# Recorded data:
━━━━━━━━━━━━━━━━━━━━━━━━━━━━━━

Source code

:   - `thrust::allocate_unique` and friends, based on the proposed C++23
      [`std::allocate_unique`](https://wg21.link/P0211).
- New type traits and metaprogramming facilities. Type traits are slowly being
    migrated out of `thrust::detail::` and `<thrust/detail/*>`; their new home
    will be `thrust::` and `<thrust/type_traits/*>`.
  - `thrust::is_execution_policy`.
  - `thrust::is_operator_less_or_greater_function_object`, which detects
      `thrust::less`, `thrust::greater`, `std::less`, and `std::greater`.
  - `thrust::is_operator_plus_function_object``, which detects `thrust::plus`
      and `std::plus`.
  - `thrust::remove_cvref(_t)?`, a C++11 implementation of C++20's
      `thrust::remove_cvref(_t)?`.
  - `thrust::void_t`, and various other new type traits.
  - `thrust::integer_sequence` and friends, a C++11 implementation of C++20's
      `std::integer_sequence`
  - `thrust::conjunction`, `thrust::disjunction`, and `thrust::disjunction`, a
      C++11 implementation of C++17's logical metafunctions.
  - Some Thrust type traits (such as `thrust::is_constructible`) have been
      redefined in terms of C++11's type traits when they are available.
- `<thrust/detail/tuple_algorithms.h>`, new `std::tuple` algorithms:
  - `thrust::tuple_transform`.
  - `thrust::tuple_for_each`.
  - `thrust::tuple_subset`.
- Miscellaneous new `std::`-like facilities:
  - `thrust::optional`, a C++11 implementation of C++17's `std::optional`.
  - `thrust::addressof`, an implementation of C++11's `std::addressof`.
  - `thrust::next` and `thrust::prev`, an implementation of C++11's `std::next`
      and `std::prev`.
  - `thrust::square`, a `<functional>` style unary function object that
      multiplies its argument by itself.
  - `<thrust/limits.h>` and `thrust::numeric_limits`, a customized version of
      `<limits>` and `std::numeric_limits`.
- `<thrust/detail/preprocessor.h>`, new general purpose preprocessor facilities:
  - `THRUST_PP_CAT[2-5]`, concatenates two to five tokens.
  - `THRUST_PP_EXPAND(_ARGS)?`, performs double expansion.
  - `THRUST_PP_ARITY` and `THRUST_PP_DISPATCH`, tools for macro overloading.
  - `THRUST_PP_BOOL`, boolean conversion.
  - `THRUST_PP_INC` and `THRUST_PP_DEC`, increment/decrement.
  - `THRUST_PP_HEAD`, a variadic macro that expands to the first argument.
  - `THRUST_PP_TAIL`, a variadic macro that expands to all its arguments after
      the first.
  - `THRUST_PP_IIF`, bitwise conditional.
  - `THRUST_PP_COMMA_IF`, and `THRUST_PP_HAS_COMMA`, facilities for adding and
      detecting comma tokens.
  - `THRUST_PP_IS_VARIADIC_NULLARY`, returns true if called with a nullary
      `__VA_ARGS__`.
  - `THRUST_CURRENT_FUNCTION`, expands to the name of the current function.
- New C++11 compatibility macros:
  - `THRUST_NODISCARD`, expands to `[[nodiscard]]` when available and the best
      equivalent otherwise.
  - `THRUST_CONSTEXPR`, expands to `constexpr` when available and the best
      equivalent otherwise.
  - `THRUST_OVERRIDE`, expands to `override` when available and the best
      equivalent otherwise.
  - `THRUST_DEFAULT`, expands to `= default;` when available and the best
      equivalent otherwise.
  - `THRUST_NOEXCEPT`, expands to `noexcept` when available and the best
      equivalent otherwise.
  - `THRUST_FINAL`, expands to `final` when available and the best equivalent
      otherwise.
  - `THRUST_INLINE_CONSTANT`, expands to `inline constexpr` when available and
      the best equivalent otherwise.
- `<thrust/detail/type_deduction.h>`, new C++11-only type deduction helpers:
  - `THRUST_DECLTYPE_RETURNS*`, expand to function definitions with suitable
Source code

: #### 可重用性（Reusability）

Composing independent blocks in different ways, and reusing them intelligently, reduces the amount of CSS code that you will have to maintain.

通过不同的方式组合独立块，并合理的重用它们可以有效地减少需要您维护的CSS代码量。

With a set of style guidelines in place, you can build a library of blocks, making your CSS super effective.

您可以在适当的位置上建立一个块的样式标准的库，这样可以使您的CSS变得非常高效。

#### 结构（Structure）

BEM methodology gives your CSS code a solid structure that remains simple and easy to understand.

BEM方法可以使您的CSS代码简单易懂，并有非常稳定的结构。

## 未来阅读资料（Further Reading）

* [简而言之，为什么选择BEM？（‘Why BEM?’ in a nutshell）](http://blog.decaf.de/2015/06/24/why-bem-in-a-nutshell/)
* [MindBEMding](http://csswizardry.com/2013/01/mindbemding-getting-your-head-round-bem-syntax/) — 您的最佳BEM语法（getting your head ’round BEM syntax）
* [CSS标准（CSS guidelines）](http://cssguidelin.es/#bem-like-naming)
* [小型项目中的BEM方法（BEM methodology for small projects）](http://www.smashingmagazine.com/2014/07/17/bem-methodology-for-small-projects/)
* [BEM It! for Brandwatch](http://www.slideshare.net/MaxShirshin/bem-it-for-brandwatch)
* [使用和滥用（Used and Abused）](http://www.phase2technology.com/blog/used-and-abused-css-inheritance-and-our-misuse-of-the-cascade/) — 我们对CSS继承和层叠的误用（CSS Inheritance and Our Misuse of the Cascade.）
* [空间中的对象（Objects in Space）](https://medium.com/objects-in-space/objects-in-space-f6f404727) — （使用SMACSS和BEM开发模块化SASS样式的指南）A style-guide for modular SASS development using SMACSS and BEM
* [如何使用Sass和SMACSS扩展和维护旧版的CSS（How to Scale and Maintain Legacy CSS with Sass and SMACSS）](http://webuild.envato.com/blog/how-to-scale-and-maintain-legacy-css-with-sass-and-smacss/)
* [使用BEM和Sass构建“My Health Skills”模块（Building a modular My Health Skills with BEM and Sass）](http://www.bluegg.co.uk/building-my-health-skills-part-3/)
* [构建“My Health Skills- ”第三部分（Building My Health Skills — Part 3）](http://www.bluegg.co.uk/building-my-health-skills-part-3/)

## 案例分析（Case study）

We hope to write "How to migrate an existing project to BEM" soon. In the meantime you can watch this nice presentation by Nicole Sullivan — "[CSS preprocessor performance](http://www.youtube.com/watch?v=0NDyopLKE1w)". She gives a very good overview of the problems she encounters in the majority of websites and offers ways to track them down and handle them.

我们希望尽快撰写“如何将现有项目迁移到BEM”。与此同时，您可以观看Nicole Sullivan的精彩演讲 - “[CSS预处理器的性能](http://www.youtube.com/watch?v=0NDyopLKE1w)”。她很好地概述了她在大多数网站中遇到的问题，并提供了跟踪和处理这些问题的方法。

━━━━━━━━━━━━━━━━━━━━━━━━━━━━━━

# What is needed:
Your answer should be a single number: the count of lines in the listing that hold the word "which".

# Response area:
2